*** Opening Provided material ***

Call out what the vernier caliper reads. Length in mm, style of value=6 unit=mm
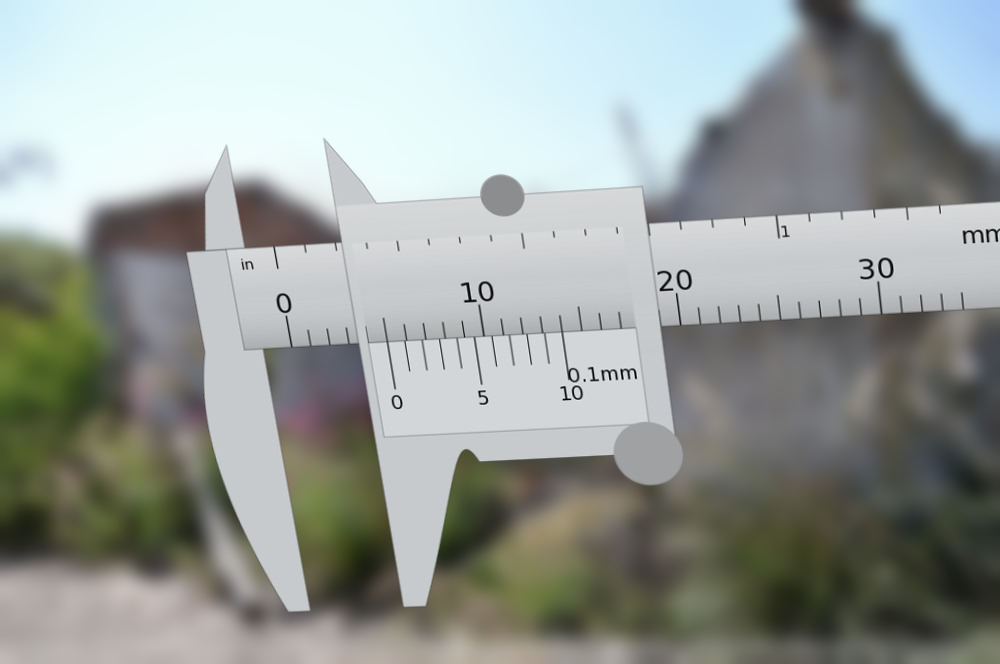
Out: value=5.0 unit=mm
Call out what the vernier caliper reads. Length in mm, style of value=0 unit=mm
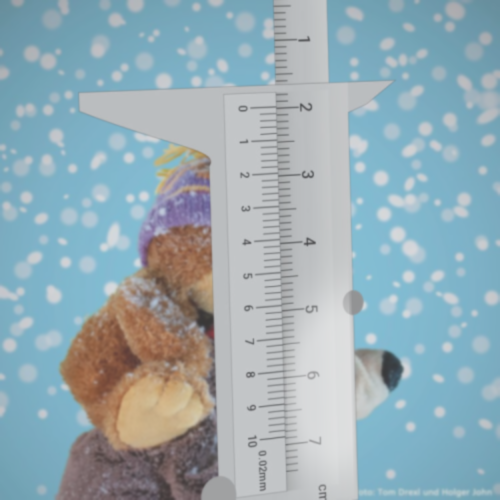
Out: value=19.8 unit=mm
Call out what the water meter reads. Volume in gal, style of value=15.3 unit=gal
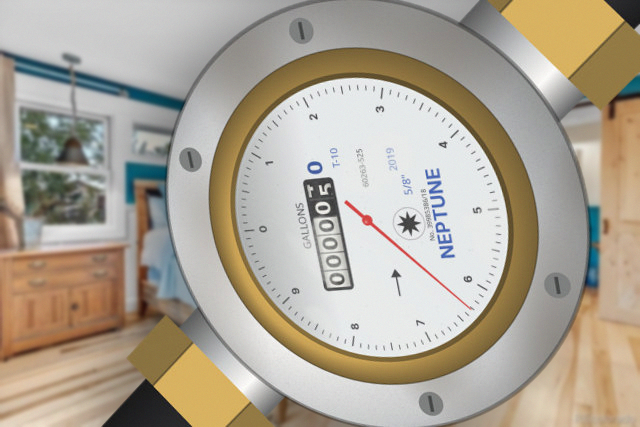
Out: value=46.3 unit=gal
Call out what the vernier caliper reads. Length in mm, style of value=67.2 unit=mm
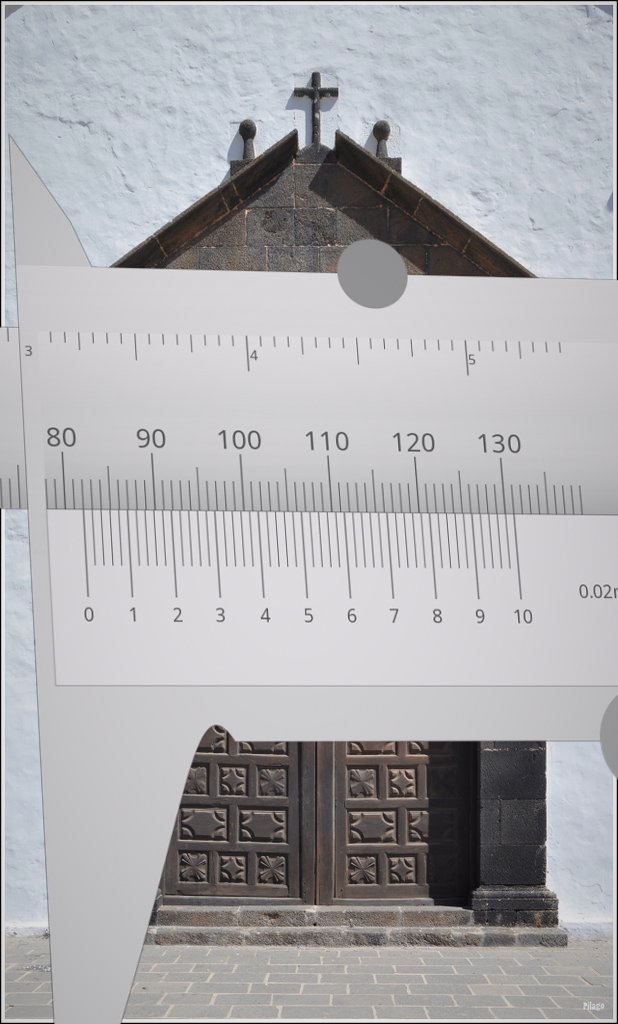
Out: value=82.0 unit=mm
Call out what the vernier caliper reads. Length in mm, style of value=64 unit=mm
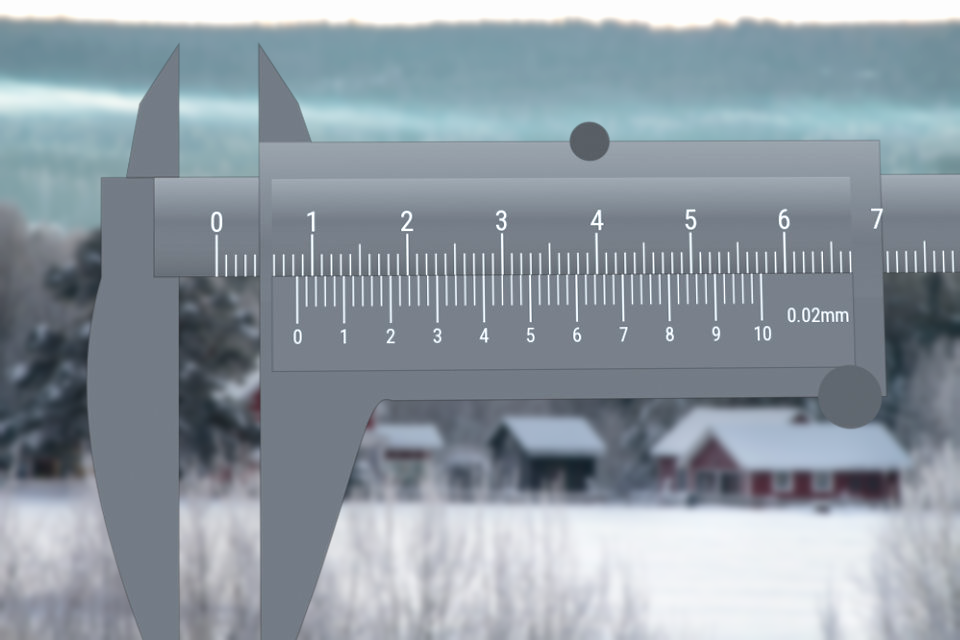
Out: value=8.4 unit=mm
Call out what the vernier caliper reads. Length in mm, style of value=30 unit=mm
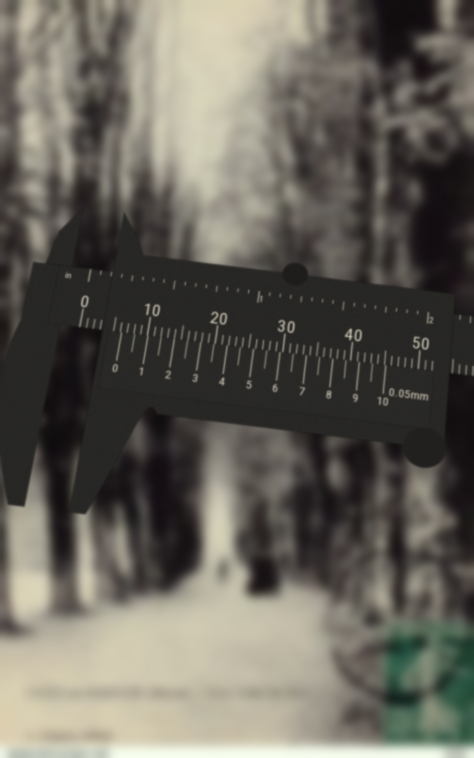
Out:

*** Closing Provided material ***

▸ **Exercise goal**: Turn everything from the line containing "of value=64 unit=mm" down to the end of the records into a JSON list of strings, one string per line, with blank lines left out. Omit the pictures from your answer.

▸ **Exercise result**:
[
  "Call out what the vernier caliper reads. Length in mm, style of value=64 unit=mm",
  "Out: value=8.4 unit=mm",
  "Call out what the vernier caliper reads. Length in mm, style of value=30 unit=mm",
  "Out:"
]